Litigating in a New Era
On March 18, 2020, to help curb the spread of coronavirus (COVID-19), the Maine Supreme Judicial Court took the extraordinary step of immediately cancelling until May 1, 2020, both scheduling and hearing the following types of cases:
- Evictions and landlord/tenant disputes
- Disclosures
- Foreclosures
- Small claims
- Medical malpractice proceedings including medical review panel hearings
- Family matters, except for video mediations by agreement.
- Adoptions
- Juvenile matters (unless the juvenile is being detained)
- Criminal matters (unless a defendant is in-custody)
- Civil jury trials
- All other nonjury civil matters including civil violations
- All actions to recover personal property
- All traffic tickets
- Grand Jury proceedings
Currently, the only civil cases currently being heard are:
- Protection from abuse requests and hearings
- Protection from harassment requests and hearings
- Child protection petitions and hearings
- Mental health requests and hearings
- Emergency guardianships
- Hearings granted on motion
Unless a case falls within one of the six listed categories, there must be “urgent and compelling reasons” for the court to hold the trial or hearing before May 1, 2020.
Further complicating this mandate is the recently announced reduction in courthouse hours and the number of individuals allowed inside courthouses. For example, during the week of March 23, most courts throughout Maine are scheduled to be open for a half day only. Some courts, including York County Superior Court, are closed to the public entirely that week. Moreover, in reducing the number of individuals in courthouses, the Maine Supreme Judicial Court has stated that these changes “will affect the scheduling and hearing of cases”. The trial court website encourages all individuals who have any business with the court to call to ensure that they are open, as the impact of this disease is constantly changing. Litigants in the handful of cases being heard should expect delays in their case being heard and a truncated court schedule.
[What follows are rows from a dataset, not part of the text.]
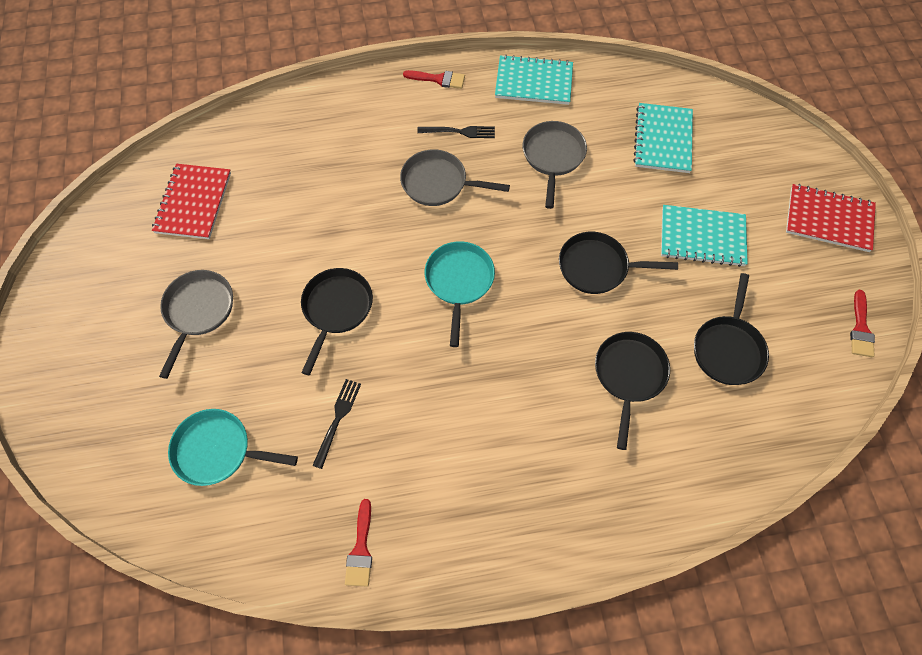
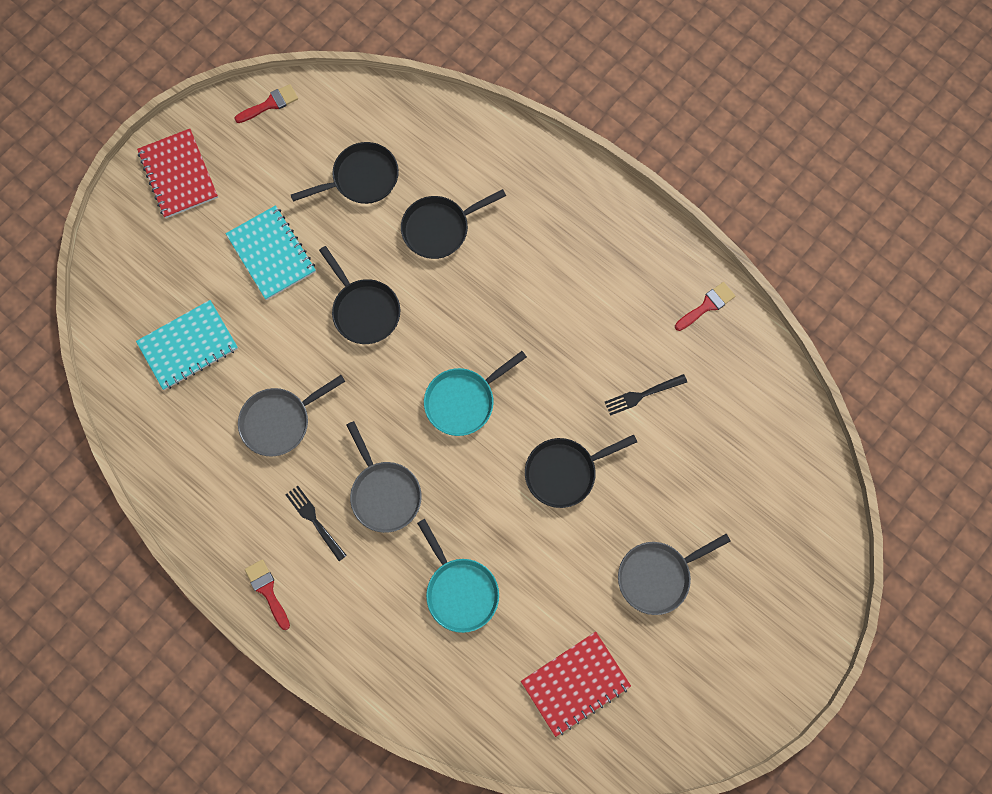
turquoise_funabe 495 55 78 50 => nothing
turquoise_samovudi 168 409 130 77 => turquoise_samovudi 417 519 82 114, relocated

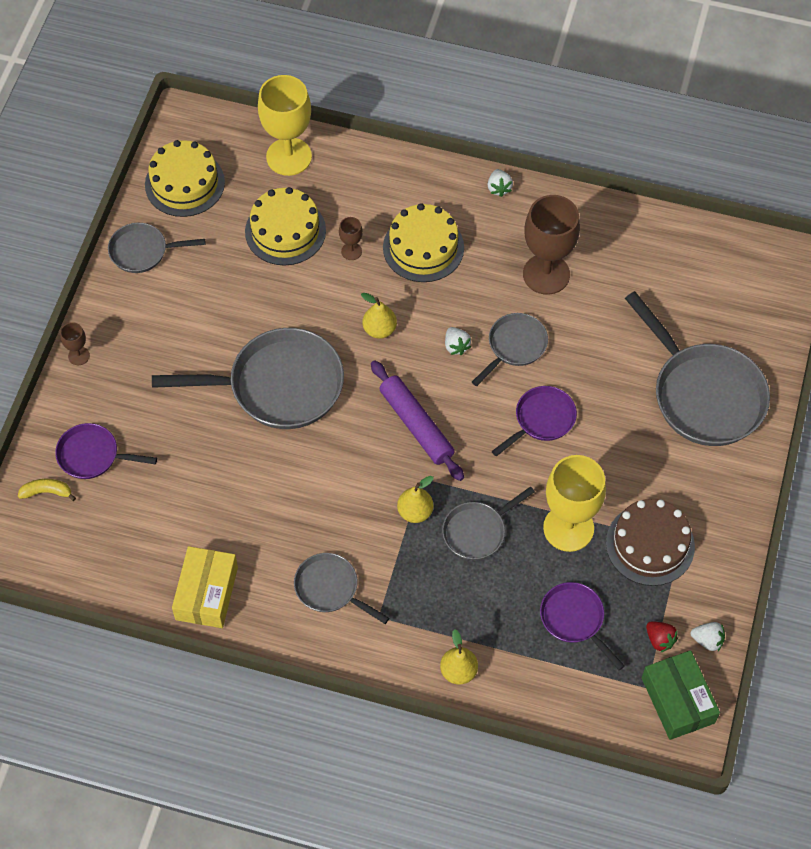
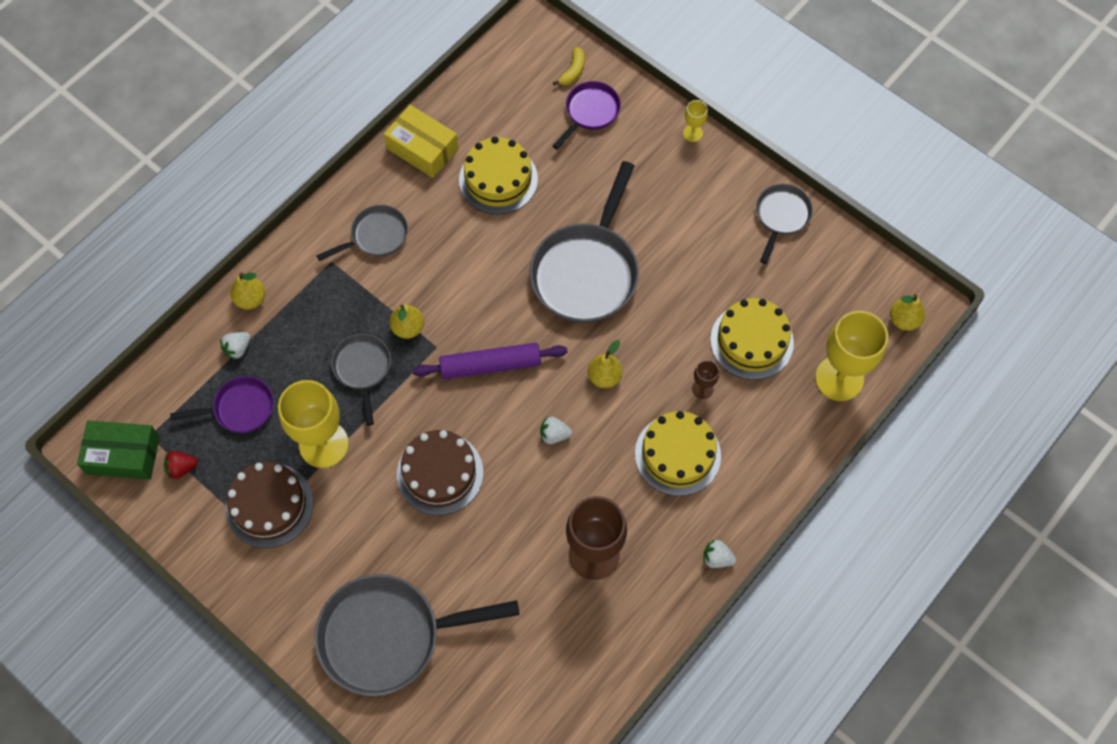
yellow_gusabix 145 140 80 77 => yellow_gusabix 459 137 79 77, relocated
grey_samovudi 472 313 76 73 => nothing
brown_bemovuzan 60 322 30 43 => yellow_bemovuzan 683 100 25 42
purple_samovudi 492 386 85 70 => brown_gusabix 397 430 86 85
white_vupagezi 691 622 34 29 => white_vupagezi 220 332 30 28, relocated
nothing => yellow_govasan 890 294 35 37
While these and other mandated changes are necessary to curb the spread of the virus, they have also had a significant impact on pending cases, which are still subject to existing Scheduling Orders and require timely attention to deadlines, discovery and motion practice. Now, more than ever, written discovery, video conference depositions, and virtual mediations and arbitrations have heightened importance and prominence in the litigation process. Virtual or telephonic mediations are becoming almost routine. The mechanics and legal issues associated with video depositions are not stopping discovery in cases which are near a discovery deadline. For example, if a court reporter and a witness are in the same location, swearing in the witness is not an issue, but if that is not possible, must a notary must be brought in to swear the witness in? Even eliminating the long-standing requirement of physically signing legal documents filed in state court has been discussed among litigators, most of whom are working from home, to bring the state in line with federal courts, which have allowed electronic signatures for decades. The restrictions stemming from COVID-19 have forced a sometimes-antiquated profession to adapt to modern times and circumstances. Litigators are working to find the “new normal” with no sure end to these restrictions in sight. Clients in litigation cases should expect delays in scheduling hearings and trials, but be prepared to confront the new challenges and complexities social distancing has had on the legal profession.